Another situation where you might include an addendum is if you have been arrested or convicted of any crime in the past.  You must disclose that and you should absolutely explain the circumstances in an addendum.

If you have any questions about whether you should include an addendum or what you should say in an addendum, contact the pre-law advisor for guidance.

Are they serious about disclosing any past arrests, even if I wasn’t charged or if the records are sealed?

Yes.  They are very serious about it.  You must disclose everything, even if it is sealed because you were a juvenile.  When you finish law school and take the bar exam, the bar association conducts a full background check.  If they turn up something that you did not disclose in your application, you will not be admitted to the bar.  Disclose, disclose, disclose.  If you have any questions, contact the Oregon State Bar and get their opinion.

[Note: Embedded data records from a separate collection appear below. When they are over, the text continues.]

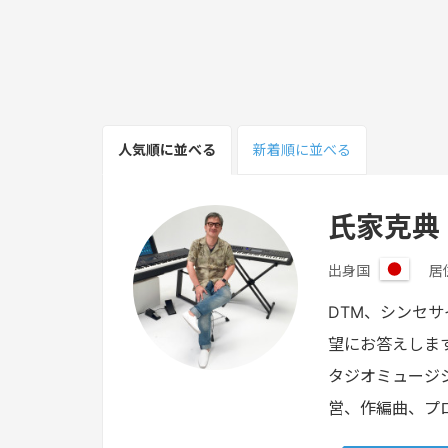
人気順
に並べる
新着順
に並べる
氏家克典
出身国
居
日
本
DTM、シンセ
望にお答えしま
タジオミュージ
営、作編曲、プ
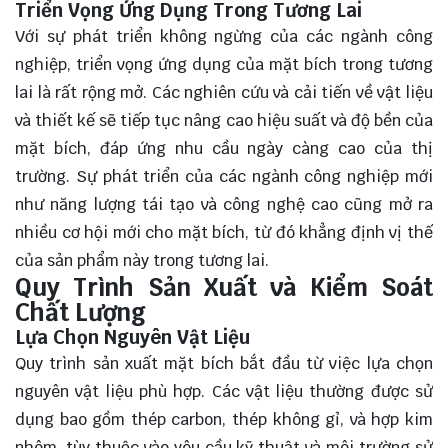
Triển Vọng Ứng Dụng Trong Tương Lai
Với sự phát triển không ngừng của các ngành công
nghiệp, triển vọng ứng dụng của mặt bích trong tương
lai là rất rộng mở. Các nghiên cứu và cải tiến về vật liệu
và thiết kế sẽ tiếp tục nâng cao hiệu suất và độ bền của
mặt bích, đáp ứng nhu cầu ngày càng cao của thị
trường. Sự phát triển của các ngành công nghiệp mới
như năng lượng tái tạo và công nghệ cao cũng mở ra
nhiều cơ hội mới cho mặt bích, từ đó khẳng định vị thế
của sản phẩm này trong tương lai.
Quy Trình Sản Xuất và Kiểm Soát
Chất Lượng
Lựa Chọn Nguyên Vật Liệu
Quy trình sản xuất mặt bích bắt đầu từ việc lựa chọn
nguyên vật liệu phù hợp. Các vật liệu thường được sử
dụng bao gồm thép carbon, thép không gỉ, và hợp kim
nhôm, tùy thuộc vào yêu cầu kỹ thuật và môi trường sử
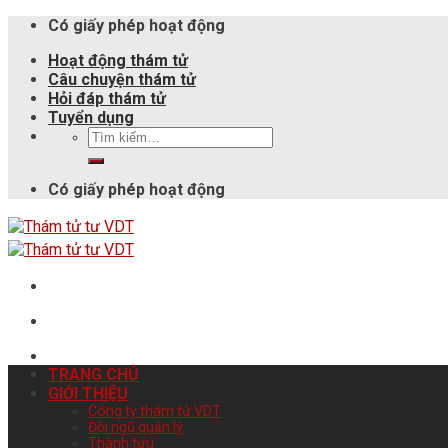
Có giấy phép hoạt động
Hoạt động thám tử
Câu chuyện thám tử
Hỏi đáp thám tử
Tuyển dụng
Có giấy phép hoạt động
TRANG CHỦ
GIỚI THIỆU
Công ty thám tử VDT
Đội ngũ quản lý
Thành tựu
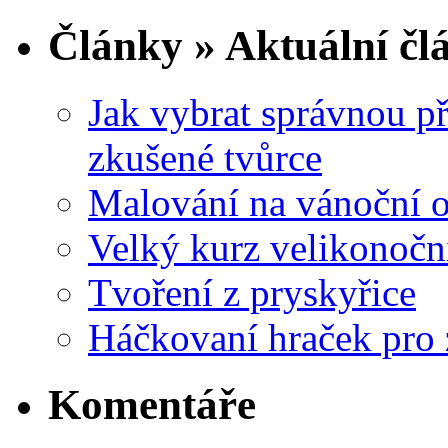
Články » Aktuální čl
Jak vybrat správnou př
zkušené tvůrce
Malování na vánoční 
Velký kurz velikonočn
Tvoření z pryskyřice
Háčkovaní hraček pro 
Komentáře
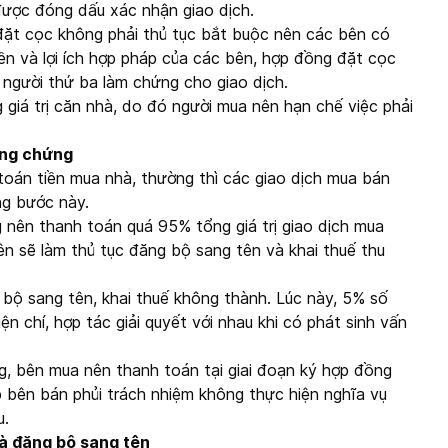
ược đóng dấu xác nhận giao dịch.
đặt cọc không phải thủ tục bắt buộc nên các bên có
n và lợi ích hợp pháp của các bên, hợp đồng đặt cọc
 người thứ ba làm chứng cho giao dịch.
iá trị căn nhà, do đó người mua nên hạn chế việc phải
ông chứng
toán tiền mua nhà, thường thì các giao dịch mua bán
ng bước này.
 nên thanh toán quá 95% tổng giá trị giao dịch mua
bên sẽ làm thủ tục đăng bộ sang tên và khai thuế thu
bộ sang tên, khai thuế không thành. Lúc này, 5% số
iện chí, hợp tác giải quyết với nhau khi có phát sinh vấn
, bên mua nên thanh toán tại giai đoạn ký hợp đồng
bên bán phủi trách nhiệm không thực hiện nghĩa vụ
u.
và đăng bộ sang tên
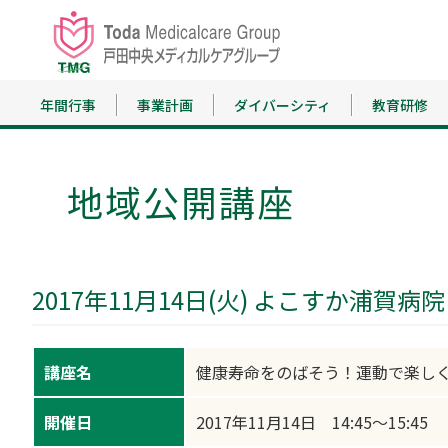
年間行事
事業計画
ダイバーシティ
教育研修
地域公開講座
2017年11月14日(火) よこすか浦賀病院
講座名
健康寿命をのばそう！運動で楽し
開催日
2017年11月14日 14:45～15:45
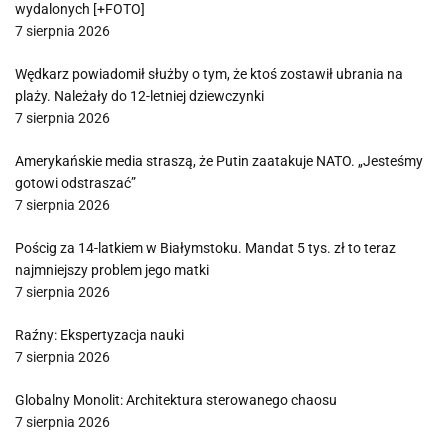
wydalonych [+FOTO]
7 sierpnia 2026
Wędkarz powiadomił służby o tym, że ktoś zostawił ubrania na
plaży. Należały do 12-letniej dziewczynki
7 sierpnia 2026
Amerykańskie media straszą, że Putin zaatakuje NATO. „Jesteśmy
gotowi odstraszać”
7 sierpnia 2026
Pościg za 14-latkiem w Białymstoku. Mandat 5 tys. zł to teraz
najmniejszy problem jego matki
7 sierpnia 2026
Raźny: Ekspertyzacja nauki
7 sierpnia 2026
Globalny Monolit: Architektura sterowanego chaosu
7 sierpnia 2026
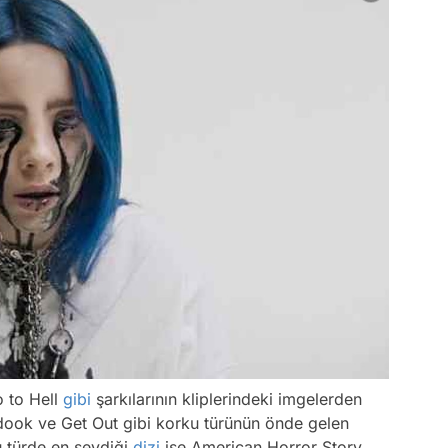
o to Hell
gibi
şarkılarının kliplerindeki imgelerden
ok ve Get Out gibi korku türünün önde gelen
bu türde en sevdiği
dizi
ise American Horror Story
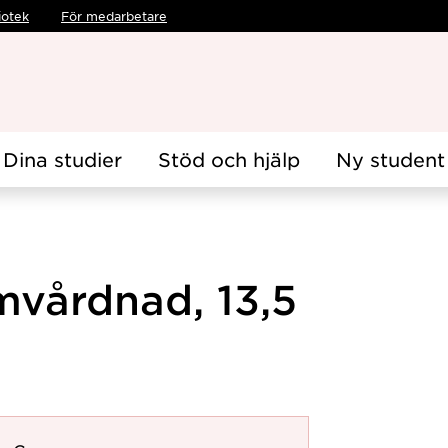
iotek
För medarbetare
Dina studier
Stöd och hjälp
Ny student
vårdnad, 13,5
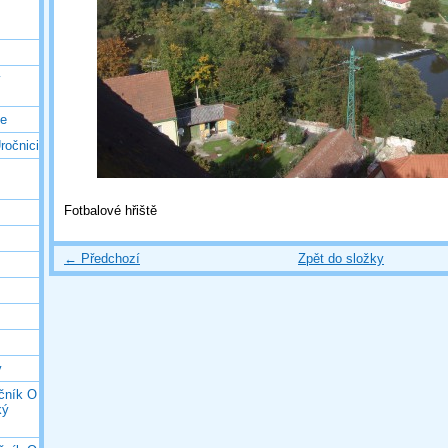
ý
ce
ročnici
Fotbalové hřiště
← Předchozí
Zpět do složky
y
očník O
ký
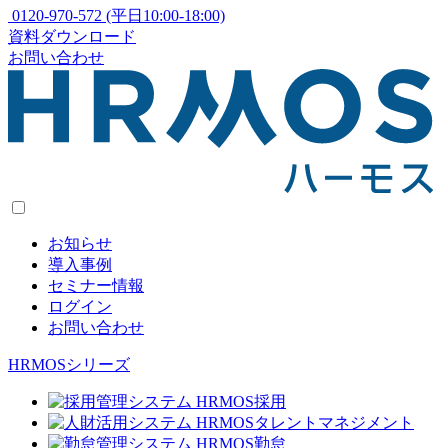
0120-970-572
(平日10:00-18:00)
資料ダウンロード
お問い合わせ
お知らせ
導入事例
セミナー情報
ログイン
お問い合わせ
HRMOSシリーズ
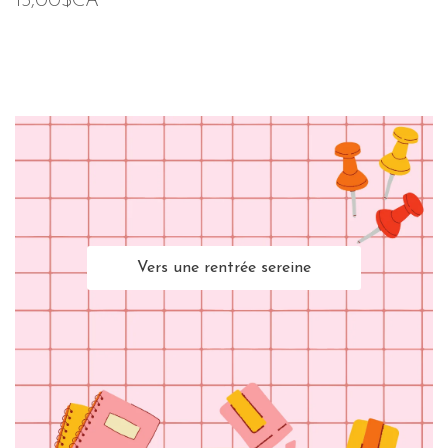
15,00$CA
Vers une rentrée sereine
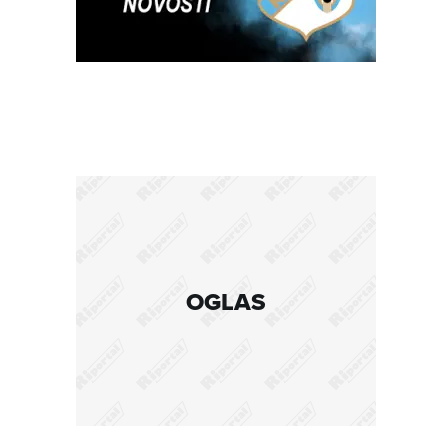
OGLAS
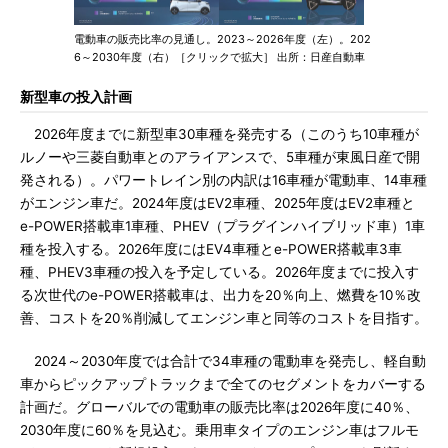
電動車の販売比率の見通し。2023～2026年度（左）。202
6～2030年度（右）［クリックで拡大］ 出所：日産自動車
新型車の投入計画
2026年度までに新型車30車種を発売する（このうち10車種が
ルノーや三菱自動車とのアライアンスで、5車種が東風日産で開
発される）。パワートレイン別の内訳は16車種が電動車、14車種
がエンジン車だ。2024年度はEV2車種、2025年度はEV2車種と
e-POWER搭載車1車種、PHEV（プラグインハイブリッド車）1車
種を投入する。2026年度にはEV4車種とe-POWER搭載車3車
種、PHEV3車種の投入を予定している。2026年度までに投入す
る次世代のe-POWER搭載車は、出力を20％向上、燃費を10％改
善、コストを20％削減してエンジン車と同等のコストを目指す。
2024～2030年度では合計で34車種の電動車を発売し、軽自動
車からピックアップトラックまで全てのセグメントをカバーする
計画だ。グローバルでの電動車の販売比率は2026年度に40％、
2030年度に60％を見込む。乗用車タイプのエンジン車はフルモ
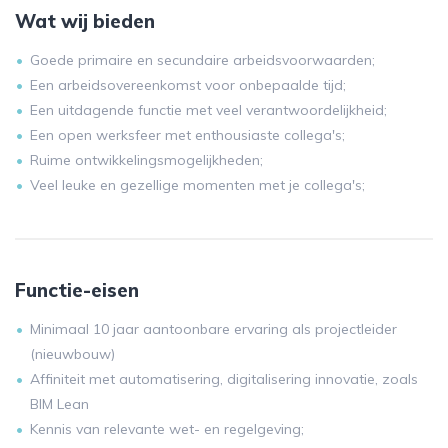
Wat wij bieden
Goede primaire en secundaire arbeidsvoorwaarden;
Een arbeidsovereenkomst voor onbepaalde tijd;
Een uitdagende functie met veel verantwoordelijkheid;
Een open werksfeer met enthousiaste collega's;
Ruime ontwikkelingsmogelijkheden;
Veel leuke en gezellige momenten met je collega's;
Functie-eisen
Minimaal 10 jaar aantoonbare ervaring als projectleider
(nieuwbouw)
Affiniteit met automatisering, digitalisering innovatie, zoals
BIM Lean
Kennis van relevante wet- en regelgeving;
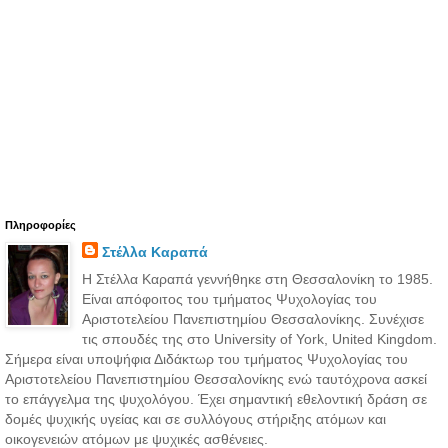
Πληροφορίες
Στέλλα Καραπά
Η Στέλλα Καραπά γεννήθηκε στη Θεσσαλονίκη το 1985.
Είναι απόφοιτος του τμήματος Ψυχολογίας του
Αριστοτελείου Πανεπιστημίου Θεσσαλονίκης. Συνέχισε
τις σπουδές της στο University of York, United Kingdom.
Σήμερα είναι υποψήφια Διδάκτωρ του τμήματος Ψυχολογίας του
Αριστοτελείου Πανεπιστημίου Θεσσαλονίκης ενώ ταυτόχρονα ασκεί
το επάγγελμα της ψυχολόγου. Έχει σημαντική εθελοντική δράση σε
δομές ψυχικής υγείας και σε συλλόγους στήριξης ατόμων και
οικογενειών ατόμων με ψυχικές ασθένειες.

Why do some schools ask different questions?  Can I just submit the same personal statement?

While most law schools ask for a fairly generic personal statement, some schools ask different questions in their applications.  UCLA, for example, has the longest application of any law school in the country.  Be sure that you submit materials that respond to the specific questions asked by the law school.  You can upload as many versions of your statements as necessary and indicate which files should go to which schools.

Can I submit my application to schools before I get my LSAT score?

No, you cannot submit it until the application is complete.  That includes the LSAT scores.  If you are taking the January or February LSAT, be aware that you will not be able to submit your application until roughly three weeks after the test date.